Cyclic damage develops in the bore of thick-section components because of thermal gradients established through the wall during operating transients. Fatigue damage is concentrated in areas of stress concentration at internal surfaces, such as the ligaments between tube stubs in headers.
Damage transients are generally those where hot or cold steam (or water) enters thick section components, thereby producing a sufficient down-shock locally in the bore that a high strain fatigue cycle is generated. If the component is operating below the creep temperature range, the damage will accrue by high strain (low cycle) fatigue. If it is operating within the creep temperature range, damage will accrue by creep-fatigue.
The algorithms used for this creep-fatigue damage system are earlier versions of the fe-safe/TURBOlife algorithms based on the UK strain-based methodologies. Individual components are ‘customized’ using finite element analysis so that stress, strain and cyclic loading are determined on-line from primary inputs of time, pressure and temperature. Typical monitoring locations for a superheater outlet header are shown in Figure 3.
Figure 3: Superheater outlet header monitoring locations for creep-fatigue damage
Straining for success
Strain-based methods for the assessment of creep-fatigue damage during thermo-mechanical component cycling, based on mechanistic understanding of damage accumulation have been continuously developed over the past 40 years in the UK. These methods allow for influences related to multiaxial loading, nested operating cycles and material property variability within components.
Also, creep relaxation and cyclic hardening can be accounted for, which cause variations to stress-strain cycles where load cycles are nominally identical. By accounting for these influences, realistic predictions of creep-fatigue failure location and endurance can be obtained.
These methods have been successfully applied offline to component life assessment and online to power station component assessment based on actual operating history. Benefits accrue regarding the development of safety justification and increased availability through the extension of inspection intervals. Also the correlation of damage with actual plant history enables operating procedures to be optimised for maximum plant life.
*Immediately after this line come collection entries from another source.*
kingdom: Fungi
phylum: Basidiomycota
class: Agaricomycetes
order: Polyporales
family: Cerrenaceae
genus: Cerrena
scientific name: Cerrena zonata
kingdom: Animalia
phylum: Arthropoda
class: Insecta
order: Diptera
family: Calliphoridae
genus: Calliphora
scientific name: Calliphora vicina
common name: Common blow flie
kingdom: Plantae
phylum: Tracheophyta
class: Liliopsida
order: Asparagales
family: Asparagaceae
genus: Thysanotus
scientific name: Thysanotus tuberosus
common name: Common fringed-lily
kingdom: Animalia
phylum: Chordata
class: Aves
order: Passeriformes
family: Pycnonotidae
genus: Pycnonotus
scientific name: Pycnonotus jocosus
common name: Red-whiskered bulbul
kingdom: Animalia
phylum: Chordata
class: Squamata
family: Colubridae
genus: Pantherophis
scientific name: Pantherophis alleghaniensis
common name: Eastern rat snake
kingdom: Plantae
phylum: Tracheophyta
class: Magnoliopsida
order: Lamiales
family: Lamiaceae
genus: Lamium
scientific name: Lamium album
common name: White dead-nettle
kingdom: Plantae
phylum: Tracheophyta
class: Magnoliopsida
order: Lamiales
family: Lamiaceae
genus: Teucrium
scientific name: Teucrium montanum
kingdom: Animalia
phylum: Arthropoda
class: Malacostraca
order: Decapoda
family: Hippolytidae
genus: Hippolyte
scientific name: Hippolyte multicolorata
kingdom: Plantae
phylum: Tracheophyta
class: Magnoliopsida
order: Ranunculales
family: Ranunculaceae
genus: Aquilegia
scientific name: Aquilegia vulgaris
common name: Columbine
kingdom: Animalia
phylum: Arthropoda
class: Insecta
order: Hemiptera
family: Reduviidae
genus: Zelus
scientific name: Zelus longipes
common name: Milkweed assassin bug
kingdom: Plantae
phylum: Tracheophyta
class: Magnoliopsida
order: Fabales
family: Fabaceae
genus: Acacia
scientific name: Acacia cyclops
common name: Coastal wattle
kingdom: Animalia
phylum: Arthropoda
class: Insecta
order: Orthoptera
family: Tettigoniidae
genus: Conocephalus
1. R5, Issue 3. Assessment Procedure for the High Temperature Response of Structures, British Energy Generation Limited, Gloucester, UK, 2003.
2. fe-safe/TURBOlife. Software for the Endurance Assessment of Thermo-mechanical, Creep-fatigue component cycling, Safe Technology, Sheffield, UK.
3. Extension of Boiler Inspection Interval to Improve Power Plant Availability, Tan Kah Chay George, David Worswick & Robert James Brown. Presented at POWER-GEN Asia, Kuala Lumpur, Malaysia, September 2001.